1. Which tenders concern a utility-network layer?
Direct answer: utility-network contracts cover the deployment of electricity, telecom/fibre, street lighting and gas, for both public and private clients.
Utility-network layers (low/high-voltage electricity, telecom and FTTH fibre, street lighting, gas) are regular bidders for public procurement and structured clients: local authorities, energy syndicates, telecom operators, developers, network managers. Several families of contracts stand out.
- Electrical network deployment: laying low-voltage (LV) and high-voltage (HV) networks, extension or reinforcement for an energy syndicate or network manager.

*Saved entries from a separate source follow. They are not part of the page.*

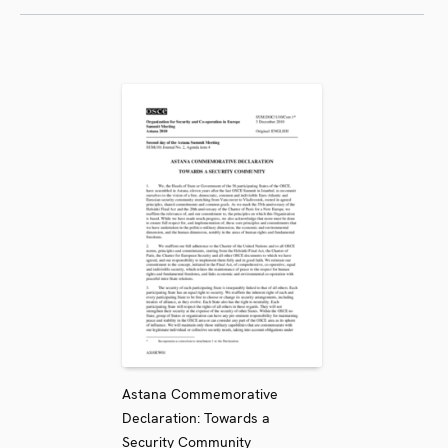
Astana Commemorative
Declaration: Towards a
Security Community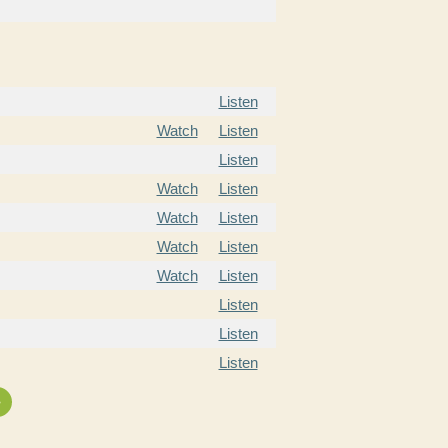
Listen
Watch
Listen
Listen
Watch
Listen
Watch
Listen
Watch
Listen
Watch
Listen
Listen
Listen
Listen
»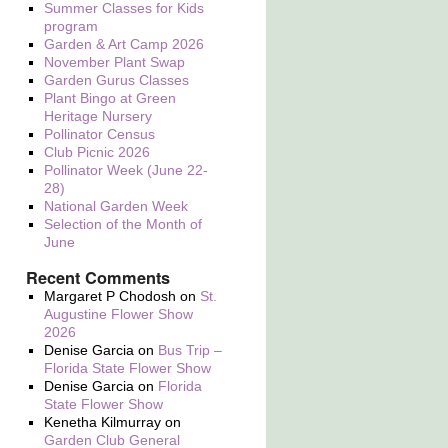
Summer Classes for Kids
program
Garden & Art Camp 2026
November Plant Swap
Garden Gurus Classes
Plant Bingo at Green
Heritage Nursery
Pollinator Census
Club Picnic 2026
Pollinator Week (June 22-
28)
National Garden Week
Selection of the Month of
June
Recent Comments
Margaret P Chodosh
on
St.
Augustine Flower Show
2026
Denise Garcia
on
Bus Trip –
Florida State Flower Show
Denise Garcia
on
Florida
State Flower Show
Kenetha Kilmurray
on
Garden Club General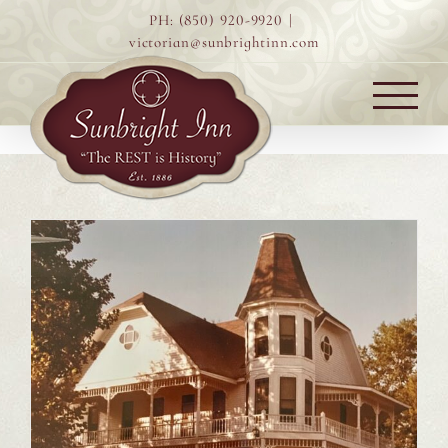
Skip
PH: (850) 920-9920
|
to
victorian@sunbrightinn.com
content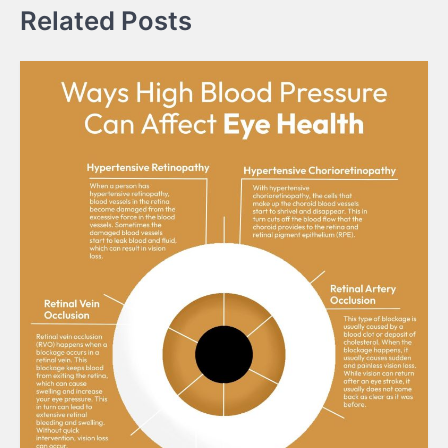
Related Posts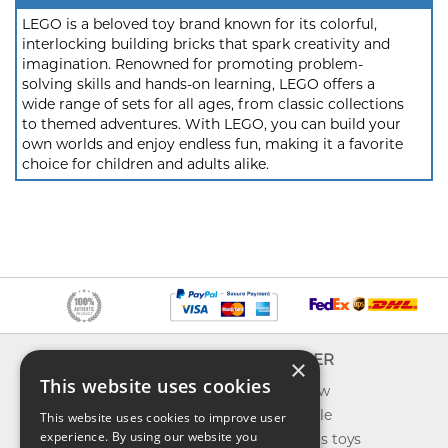
LEGO is a beloved toy brand known for its colorful,
interlocking building bricks that spark creativity and
imagination. Renowned for promoting problem-
solving skills and hands-on learning, LEGO offers a
wide range of sets for all ages, from classic collections
to themed adventures. With LEGO, you can build your
own worlds and enjoy endless fun, making it a favorite
choice for children and adults alike.
INFO
EXPLORER
×
This website uses cookies
About us
What's new
Contact us
Toys on sale
This website uses cookies to improve user
experience. By using our website you
Shipping
Best sellers toys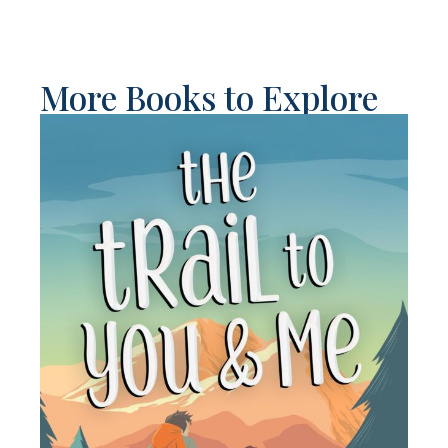
More Books to Explore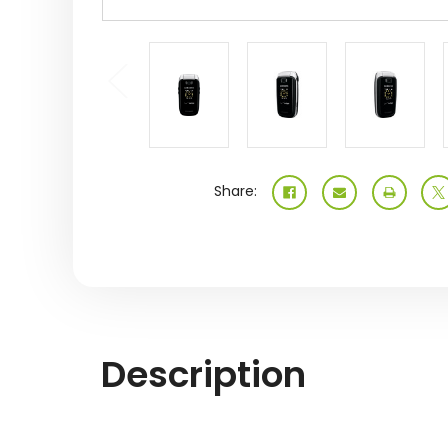
Share:
Description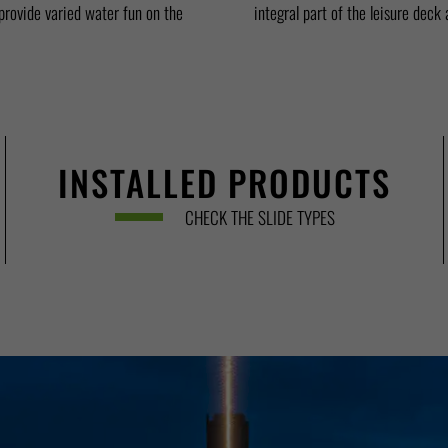
rovide varied water fun on the
integral part of the leisure deck
INSTALLED PRODUCTS
CHECK THE SLIDE TYPES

- FTTH fibre deployment: civil works, cable pulling and connection, threading in chambers, for an operator or a local authority.
- Street lighting: laying supply networks, foundations, poles and lighting columns for a municipality or inter-municipal body.
- Gas networks: laying gas distribution pipes for a network manager (dedicated lots or multi-network contracts).
- Multi-network call-off frameworks: deployment and maintenance of utility networks across a territory, triggered by successive orders over 1 to 4 years.
Across the EU the logic is identical in all 27 member states: a public operator publishes above the European thresholds on TED, below them on its national platform. An established network-laying firm may bid for a cross-border contract subject to freedom of establishment and recognition of qualifications.
Key takeaway
A multi-network call-off framework guarantees no volume: it sets unit prices (BoQ) applied to actual orders, often per linear metre of trench and laid cable. The unit-price schedule is therefore the decisive document, even more than in a lump-sum contract.